The photographs range from intimate portraits to expansive landscapes, from sparse, confined interiors to surreal arrangements of objects. Domestic items are juxtaposed with plants and weapons, producing a visual language that is both absurd and arresting. These still lifes serve as metaphors for impermanence, the contradictions of caretaking, and the invisible labor often expected of women. Within this careful framing, Parlato captures a world in which the familiar becomes uncanny, and ordinary spaces transform into sites of reflection, resistance, and revelation.
Embedded alongside these images are letters addressed to an enigmatic recipient, whose identity is never fixed. The letters fold inward and outward simultaneously, oscillating between intimate confession and philosophical inquiry. They navigate questions of self-perception, desire, and societal scrutiny, articulating the tension between who we are and how the world perceives us. In this interplay of image and text, aging is portrayed not simply as decline, but as a process imbued with both vulnerability and liberation.

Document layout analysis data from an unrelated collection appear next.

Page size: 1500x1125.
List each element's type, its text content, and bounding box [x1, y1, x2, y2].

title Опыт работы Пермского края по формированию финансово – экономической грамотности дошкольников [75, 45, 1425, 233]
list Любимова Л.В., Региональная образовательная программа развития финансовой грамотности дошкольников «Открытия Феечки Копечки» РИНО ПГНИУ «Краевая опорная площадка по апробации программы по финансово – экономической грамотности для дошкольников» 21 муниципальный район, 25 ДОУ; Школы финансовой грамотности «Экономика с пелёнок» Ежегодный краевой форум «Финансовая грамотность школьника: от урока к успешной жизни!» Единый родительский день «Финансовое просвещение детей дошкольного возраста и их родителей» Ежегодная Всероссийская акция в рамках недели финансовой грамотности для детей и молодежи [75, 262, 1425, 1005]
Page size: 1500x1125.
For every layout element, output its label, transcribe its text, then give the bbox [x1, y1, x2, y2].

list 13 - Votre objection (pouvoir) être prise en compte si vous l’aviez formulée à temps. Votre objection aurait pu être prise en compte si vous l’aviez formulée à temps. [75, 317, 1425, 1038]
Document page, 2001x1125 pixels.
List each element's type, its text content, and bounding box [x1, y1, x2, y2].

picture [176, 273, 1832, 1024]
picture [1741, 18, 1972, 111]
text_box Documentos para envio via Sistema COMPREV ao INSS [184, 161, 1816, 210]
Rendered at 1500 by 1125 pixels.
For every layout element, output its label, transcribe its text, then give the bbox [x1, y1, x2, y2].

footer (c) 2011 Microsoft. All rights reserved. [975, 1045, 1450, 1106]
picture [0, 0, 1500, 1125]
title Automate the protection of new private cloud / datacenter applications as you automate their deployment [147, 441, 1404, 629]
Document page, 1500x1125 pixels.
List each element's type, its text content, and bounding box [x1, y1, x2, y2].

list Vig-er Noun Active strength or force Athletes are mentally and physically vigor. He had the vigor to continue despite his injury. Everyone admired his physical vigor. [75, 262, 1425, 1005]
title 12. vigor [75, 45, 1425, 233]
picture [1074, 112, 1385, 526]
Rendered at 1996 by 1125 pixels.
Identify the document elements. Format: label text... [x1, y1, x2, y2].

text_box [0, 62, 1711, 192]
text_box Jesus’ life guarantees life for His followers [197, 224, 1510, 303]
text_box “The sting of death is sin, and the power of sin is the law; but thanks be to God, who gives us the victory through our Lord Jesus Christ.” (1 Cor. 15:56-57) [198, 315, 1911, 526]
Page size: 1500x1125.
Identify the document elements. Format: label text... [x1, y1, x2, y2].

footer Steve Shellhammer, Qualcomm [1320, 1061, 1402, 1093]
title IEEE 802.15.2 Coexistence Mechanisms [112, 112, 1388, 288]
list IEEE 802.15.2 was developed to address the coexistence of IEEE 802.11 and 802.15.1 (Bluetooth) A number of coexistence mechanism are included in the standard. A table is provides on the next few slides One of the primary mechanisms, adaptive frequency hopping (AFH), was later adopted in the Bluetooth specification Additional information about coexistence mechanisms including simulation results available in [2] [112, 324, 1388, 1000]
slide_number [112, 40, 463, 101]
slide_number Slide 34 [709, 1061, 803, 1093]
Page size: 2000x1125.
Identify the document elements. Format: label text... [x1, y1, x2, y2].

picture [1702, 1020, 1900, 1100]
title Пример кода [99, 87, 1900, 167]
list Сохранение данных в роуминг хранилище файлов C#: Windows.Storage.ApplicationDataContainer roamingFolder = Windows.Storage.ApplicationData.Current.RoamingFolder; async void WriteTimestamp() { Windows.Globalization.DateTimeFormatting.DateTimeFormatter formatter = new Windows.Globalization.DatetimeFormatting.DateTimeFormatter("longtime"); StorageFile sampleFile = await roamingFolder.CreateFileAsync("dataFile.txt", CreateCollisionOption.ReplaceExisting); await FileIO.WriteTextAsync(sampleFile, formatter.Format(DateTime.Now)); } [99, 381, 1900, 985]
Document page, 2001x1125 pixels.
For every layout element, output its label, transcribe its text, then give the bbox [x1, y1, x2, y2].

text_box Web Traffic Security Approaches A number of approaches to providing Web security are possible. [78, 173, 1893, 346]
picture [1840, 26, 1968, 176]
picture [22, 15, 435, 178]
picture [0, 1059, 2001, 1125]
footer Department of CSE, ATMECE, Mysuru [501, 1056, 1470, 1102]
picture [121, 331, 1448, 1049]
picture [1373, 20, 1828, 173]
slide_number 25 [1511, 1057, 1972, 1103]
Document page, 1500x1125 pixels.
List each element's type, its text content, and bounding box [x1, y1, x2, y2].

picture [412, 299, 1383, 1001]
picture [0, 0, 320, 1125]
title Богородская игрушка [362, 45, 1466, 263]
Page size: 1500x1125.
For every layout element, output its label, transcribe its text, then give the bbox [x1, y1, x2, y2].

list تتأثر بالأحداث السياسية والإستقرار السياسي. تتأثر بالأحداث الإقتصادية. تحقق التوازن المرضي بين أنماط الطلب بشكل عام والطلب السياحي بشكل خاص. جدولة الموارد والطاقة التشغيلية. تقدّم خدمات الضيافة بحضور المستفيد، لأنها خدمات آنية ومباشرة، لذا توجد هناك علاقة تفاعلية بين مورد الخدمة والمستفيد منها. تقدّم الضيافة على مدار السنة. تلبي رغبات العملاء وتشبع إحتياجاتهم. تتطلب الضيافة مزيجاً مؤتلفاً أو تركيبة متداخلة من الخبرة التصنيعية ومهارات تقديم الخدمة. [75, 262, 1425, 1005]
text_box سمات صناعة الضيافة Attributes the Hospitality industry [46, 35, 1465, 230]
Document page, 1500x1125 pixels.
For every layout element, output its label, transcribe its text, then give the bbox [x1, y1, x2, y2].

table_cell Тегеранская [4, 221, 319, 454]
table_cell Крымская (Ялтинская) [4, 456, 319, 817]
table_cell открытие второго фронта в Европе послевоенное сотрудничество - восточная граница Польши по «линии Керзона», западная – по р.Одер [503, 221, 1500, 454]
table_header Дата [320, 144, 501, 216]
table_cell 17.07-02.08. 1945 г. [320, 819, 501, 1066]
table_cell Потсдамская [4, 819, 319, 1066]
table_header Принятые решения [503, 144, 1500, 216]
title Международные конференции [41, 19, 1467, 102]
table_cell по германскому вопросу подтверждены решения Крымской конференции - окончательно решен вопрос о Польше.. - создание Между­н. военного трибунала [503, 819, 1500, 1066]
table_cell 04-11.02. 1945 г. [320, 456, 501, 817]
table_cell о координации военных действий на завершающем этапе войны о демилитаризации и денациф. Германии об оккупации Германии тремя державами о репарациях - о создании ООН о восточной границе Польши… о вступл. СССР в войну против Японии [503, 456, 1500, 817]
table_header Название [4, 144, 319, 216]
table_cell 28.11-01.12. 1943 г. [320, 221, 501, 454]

Building on the visual and conceptual intensity of her previous work, Who is Changed and Who is Dead, Parlato extends her exploration of mortality, selfhood, and the female experience. Time To Kill is a meditation on corporeal and emotional transformation, a psychological mapping of fear, fantasy, and resilience. Through her striking imagery and incisive narrative, Parlato invites viewers to confront the brutal, tender, and often surreal realities of living in a body that ages, while questioning the cultural strictures that attempt to define what it means to grow, endure, and ultimately be seen.